Concept to Scout: Travail Kitchen and Amusements

There’s no kitchen, no set menu, no servers and no reservations at Travail. Patrons who line up to dine at the 54-seat restaurant in Robbinsdale, Minn., know to expect the unexpected. It begins with diners taking seats at communal tables fashioned from planks—a wacky setup for a place serving a 10-course tasting menu at $110-$130 for two people. A big helping of tableside antics comes along with the food; here, the cooks double as servers and entertainers.

Mike Brown, one of Travail’s chefs and co-owners who regularly dresses up as a chicken, got the idea of chef-driven service from his previous gig at Victory 44 in Minneapolis. “When we opened Travail, we didn’t have a lot of resources,” he says. “The cooks work 14-hour shifts and really know the menu.

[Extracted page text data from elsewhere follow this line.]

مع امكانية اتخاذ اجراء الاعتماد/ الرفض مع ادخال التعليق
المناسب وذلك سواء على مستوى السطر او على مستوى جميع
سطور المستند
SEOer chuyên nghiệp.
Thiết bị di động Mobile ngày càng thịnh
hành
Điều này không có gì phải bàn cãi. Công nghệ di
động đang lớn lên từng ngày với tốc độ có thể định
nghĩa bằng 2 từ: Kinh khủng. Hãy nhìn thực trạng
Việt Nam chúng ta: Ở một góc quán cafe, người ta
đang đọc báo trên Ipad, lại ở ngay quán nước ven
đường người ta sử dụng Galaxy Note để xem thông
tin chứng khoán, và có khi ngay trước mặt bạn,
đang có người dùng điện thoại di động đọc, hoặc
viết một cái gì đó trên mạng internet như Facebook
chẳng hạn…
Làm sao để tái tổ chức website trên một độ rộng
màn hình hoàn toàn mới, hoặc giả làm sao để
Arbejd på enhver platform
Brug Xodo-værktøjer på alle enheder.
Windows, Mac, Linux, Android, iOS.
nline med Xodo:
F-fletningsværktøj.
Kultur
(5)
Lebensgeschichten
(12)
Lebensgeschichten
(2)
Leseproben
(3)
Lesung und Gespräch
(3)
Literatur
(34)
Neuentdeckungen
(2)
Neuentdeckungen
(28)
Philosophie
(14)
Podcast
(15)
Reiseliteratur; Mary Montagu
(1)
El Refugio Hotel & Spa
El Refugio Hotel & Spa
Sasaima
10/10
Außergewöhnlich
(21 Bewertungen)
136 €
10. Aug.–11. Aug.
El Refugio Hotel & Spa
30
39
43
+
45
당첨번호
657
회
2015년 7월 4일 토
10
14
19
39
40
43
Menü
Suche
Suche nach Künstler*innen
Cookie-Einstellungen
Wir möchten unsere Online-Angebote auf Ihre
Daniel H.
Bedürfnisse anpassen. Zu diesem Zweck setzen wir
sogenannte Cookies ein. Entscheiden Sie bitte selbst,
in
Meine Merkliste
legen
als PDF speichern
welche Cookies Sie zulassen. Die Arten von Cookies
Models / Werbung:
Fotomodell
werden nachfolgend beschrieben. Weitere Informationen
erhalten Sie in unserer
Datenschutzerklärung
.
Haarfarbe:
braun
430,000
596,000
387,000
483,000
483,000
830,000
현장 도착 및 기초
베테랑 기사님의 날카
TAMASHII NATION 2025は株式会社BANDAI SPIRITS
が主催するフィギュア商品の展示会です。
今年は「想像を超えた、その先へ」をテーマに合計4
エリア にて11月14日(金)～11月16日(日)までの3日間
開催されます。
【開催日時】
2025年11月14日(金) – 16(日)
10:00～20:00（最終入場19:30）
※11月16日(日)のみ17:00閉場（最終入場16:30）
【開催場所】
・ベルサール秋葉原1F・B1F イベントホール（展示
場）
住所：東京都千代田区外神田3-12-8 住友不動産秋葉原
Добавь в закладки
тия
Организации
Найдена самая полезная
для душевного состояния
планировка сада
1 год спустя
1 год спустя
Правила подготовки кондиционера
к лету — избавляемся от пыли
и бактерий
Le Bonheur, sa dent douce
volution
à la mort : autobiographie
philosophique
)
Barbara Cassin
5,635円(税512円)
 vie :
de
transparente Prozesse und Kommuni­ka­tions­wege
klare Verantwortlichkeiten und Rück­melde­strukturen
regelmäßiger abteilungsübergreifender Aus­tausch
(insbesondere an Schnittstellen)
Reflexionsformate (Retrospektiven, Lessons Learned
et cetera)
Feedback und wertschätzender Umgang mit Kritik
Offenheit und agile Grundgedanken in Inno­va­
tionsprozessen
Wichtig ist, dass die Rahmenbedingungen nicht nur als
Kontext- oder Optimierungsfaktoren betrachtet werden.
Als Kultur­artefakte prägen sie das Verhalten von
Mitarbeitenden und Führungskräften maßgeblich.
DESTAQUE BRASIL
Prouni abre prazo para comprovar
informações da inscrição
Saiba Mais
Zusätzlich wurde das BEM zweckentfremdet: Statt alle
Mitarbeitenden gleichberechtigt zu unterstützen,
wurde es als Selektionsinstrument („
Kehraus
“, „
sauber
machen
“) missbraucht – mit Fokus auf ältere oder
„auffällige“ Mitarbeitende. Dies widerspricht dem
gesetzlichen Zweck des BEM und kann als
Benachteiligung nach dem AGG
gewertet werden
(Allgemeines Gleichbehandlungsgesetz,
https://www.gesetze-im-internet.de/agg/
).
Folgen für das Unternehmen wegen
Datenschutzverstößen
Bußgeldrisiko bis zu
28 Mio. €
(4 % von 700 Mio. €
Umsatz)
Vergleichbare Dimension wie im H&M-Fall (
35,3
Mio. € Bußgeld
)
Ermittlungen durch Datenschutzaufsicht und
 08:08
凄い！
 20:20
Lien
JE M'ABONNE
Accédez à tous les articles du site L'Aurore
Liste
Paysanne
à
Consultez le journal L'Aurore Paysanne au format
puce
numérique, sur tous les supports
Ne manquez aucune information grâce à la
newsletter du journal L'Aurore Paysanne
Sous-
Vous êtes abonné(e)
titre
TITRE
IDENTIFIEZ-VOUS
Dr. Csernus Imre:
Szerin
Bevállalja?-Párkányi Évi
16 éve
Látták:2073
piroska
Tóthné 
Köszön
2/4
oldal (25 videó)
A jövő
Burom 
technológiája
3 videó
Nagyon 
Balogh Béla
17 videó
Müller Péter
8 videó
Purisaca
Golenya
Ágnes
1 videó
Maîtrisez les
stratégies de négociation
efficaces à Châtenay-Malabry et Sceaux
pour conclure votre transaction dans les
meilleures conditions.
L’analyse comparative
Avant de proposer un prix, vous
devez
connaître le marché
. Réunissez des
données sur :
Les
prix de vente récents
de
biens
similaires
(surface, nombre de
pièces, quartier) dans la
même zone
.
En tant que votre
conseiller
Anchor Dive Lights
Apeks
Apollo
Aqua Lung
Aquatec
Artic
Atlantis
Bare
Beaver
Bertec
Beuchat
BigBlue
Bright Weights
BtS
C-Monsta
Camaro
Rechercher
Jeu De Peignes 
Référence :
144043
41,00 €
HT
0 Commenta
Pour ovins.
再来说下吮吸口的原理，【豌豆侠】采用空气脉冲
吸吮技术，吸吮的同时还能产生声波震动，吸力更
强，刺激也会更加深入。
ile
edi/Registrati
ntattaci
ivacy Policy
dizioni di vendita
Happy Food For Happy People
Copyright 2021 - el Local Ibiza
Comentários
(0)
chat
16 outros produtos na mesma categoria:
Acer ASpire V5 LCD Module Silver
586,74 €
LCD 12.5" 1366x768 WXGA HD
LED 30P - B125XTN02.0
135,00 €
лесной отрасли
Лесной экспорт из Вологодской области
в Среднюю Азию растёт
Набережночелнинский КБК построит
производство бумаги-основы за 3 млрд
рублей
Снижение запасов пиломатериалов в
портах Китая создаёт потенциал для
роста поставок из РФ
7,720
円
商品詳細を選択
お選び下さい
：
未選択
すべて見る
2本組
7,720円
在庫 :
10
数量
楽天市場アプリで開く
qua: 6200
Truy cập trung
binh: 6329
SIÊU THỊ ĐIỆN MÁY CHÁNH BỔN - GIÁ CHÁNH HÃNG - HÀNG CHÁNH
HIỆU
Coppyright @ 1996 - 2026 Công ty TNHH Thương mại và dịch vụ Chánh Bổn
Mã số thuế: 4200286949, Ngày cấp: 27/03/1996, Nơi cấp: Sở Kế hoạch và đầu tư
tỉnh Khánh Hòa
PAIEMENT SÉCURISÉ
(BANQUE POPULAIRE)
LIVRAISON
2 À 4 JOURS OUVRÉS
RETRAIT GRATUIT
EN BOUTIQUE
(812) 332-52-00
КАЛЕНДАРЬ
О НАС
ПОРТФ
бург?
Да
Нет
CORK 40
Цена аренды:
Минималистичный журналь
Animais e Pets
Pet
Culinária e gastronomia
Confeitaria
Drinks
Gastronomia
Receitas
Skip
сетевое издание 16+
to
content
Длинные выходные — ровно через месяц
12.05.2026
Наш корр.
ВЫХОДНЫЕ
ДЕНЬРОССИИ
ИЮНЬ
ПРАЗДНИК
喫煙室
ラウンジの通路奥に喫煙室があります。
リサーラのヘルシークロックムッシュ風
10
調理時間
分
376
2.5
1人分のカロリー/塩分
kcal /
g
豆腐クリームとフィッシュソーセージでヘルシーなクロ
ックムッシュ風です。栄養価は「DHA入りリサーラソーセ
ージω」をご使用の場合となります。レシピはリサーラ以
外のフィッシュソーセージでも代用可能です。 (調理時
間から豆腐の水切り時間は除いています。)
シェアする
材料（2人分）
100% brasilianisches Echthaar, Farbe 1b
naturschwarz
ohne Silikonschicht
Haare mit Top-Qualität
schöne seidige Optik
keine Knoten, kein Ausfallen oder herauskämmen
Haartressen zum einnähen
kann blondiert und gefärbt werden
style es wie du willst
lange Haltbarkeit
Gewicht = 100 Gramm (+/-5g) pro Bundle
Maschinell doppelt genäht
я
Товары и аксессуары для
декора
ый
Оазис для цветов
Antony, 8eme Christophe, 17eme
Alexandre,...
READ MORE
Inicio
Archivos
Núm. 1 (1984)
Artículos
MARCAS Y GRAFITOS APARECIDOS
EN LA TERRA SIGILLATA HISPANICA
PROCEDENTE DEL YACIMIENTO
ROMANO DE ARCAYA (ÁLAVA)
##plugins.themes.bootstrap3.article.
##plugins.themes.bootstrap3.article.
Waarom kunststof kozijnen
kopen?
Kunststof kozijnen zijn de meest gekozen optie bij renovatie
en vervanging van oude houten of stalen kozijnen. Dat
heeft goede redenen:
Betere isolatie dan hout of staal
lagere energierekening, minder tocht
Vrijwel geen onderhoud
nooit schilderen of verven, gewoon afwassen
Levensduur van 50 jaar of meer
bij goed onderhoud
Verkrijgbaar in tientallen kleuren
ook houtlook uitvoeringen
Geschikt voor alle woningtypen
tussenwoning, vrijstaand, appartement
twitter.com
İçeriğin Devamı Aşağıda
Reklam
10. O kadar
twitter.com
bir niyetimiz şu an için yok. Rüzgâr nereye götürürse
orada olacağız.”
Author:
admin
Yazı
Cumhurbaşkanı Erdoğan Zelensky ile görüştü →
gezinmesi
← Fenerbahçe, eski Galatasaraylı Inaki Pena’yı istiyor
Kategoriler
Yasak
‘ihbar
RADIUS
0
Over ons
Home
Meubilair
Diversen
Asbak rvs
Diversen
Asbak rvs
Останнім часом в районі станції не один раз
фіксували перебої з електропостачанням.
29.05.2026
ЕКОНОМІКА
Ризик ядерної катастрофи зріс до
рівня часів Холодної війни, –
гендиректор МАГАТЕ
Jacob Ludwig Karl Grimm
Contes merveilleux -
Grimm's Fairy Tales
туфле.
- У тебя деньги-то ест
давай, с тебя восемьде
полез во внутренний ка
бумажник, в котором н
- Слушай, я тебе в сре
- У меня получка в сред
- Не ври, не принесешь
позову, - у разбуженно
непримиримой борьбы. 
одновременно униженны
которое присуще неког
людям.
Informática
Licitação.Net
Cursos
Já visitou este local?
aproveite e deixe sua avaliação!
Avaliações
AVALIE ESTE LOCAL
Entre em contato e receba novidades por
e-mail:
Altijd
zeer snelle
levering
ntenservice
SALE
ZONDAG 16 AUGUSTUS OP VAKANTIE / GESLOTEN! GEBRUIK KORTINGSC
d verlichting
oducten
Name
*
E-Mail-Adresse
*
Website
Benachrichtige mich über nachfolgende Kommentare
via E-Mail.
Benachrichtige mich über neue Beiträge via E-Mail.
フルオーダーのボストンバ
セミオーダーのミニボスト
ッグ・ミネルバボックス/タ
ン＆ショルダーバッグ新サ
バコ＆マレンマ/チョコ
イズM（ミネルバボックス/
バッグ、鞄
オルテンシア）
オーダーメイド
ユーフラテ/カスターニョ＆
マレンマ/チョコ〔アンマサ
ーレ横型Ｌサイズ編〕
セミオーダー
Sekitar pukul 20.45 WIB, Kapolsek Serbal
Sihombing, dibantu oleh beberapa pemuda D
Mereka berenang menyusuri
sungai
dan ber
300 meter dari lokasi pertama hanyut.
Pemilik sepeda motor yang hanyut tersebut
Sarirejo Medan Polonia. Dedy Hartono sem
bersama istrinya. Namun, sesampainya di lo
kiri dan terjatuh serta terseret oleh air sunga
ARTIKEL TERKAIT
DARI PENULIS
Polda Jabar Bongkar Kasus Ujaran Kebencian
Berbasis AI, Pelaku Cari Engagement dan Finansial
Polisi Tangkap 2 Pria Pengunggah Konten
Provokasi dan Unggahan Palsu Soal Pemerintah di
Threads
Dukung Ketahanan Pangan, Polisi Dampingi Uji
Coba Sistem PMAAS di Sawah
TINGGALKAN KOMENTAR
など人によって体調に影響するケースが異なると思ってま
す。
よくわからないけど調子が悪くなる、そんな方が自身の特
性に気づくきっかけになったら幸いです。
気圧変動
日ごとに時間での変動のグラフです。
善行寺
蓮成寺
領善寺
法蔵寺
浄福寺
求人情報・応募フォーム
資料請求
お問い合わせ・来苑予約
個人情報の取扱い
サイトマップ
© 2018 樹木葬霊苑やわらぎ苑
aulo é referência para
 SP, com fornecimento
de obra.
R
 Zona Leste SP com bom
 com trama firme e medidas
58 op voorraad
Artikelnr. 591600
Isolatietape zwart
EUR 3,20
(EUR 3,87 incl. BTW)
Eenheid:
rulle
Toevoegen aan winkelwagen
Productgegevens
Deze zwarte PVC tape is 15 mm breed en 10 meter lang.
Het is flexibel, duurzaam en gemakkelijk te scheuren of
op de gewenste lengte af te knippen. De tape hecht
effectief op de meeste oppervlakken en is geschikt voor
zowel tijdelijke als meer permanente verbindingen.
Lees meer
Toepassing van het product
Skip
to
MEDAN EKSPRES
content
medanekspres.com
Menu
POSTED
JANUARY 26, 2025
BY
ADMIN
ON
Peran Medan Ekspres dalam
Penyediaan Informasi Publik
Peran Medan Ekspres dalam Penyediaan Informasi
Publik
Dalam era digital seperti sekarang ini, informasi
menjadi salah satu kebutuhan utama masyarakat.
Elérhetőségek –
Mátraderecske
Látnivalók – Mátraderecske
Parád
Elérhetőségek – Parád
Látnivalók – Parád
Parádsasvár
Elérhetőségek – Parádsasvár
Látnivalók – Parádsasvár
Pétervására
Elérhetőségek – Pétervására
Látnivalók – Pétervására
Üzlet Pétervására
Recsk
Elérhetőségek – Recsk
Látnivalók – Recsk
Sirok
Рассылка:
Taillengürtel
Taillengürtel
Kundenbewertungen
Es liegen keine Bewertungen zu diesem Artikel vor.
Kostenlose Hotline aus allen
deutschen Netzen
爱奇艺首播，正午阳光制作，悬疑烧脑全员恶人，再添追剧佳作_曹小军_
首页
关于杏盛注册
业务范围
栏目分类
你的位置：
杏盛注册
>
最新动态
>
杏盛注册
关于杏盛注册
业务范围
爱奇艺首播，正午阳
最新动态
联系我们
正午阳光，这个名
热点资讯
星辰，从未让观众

It made sense [financially and logistically] to have them serve it, too.”

And the cooks really get into what Brown calls Travail’s “food journey.” Their stations are set up on the restaurant floor, forcing interaction. The cooking style is described in the local media as “molecular gastronomy meets Midwestern cuisine.” Every table gets the same menu—just not in the same order. One may start on gnocchi with octopus and chorizo, while guests at another are told to close their eyes while cooks pipe an amuse bouche on their hand. Halfway through dinner, the pasta course is marched out to the tune of, say, The Lone Ranger, with each cook flinging a different component into the dish.

Brown and his partners turned to Kickstarter to raise $10,000 to equip a new, larger space. They ended up with over $250,000 funded by fans, and reopened as two concepts under one roof early in 2014. On one side is Travail, on the other, 50-seat The Rookery—an unconventional gastropub serving “bite flights.”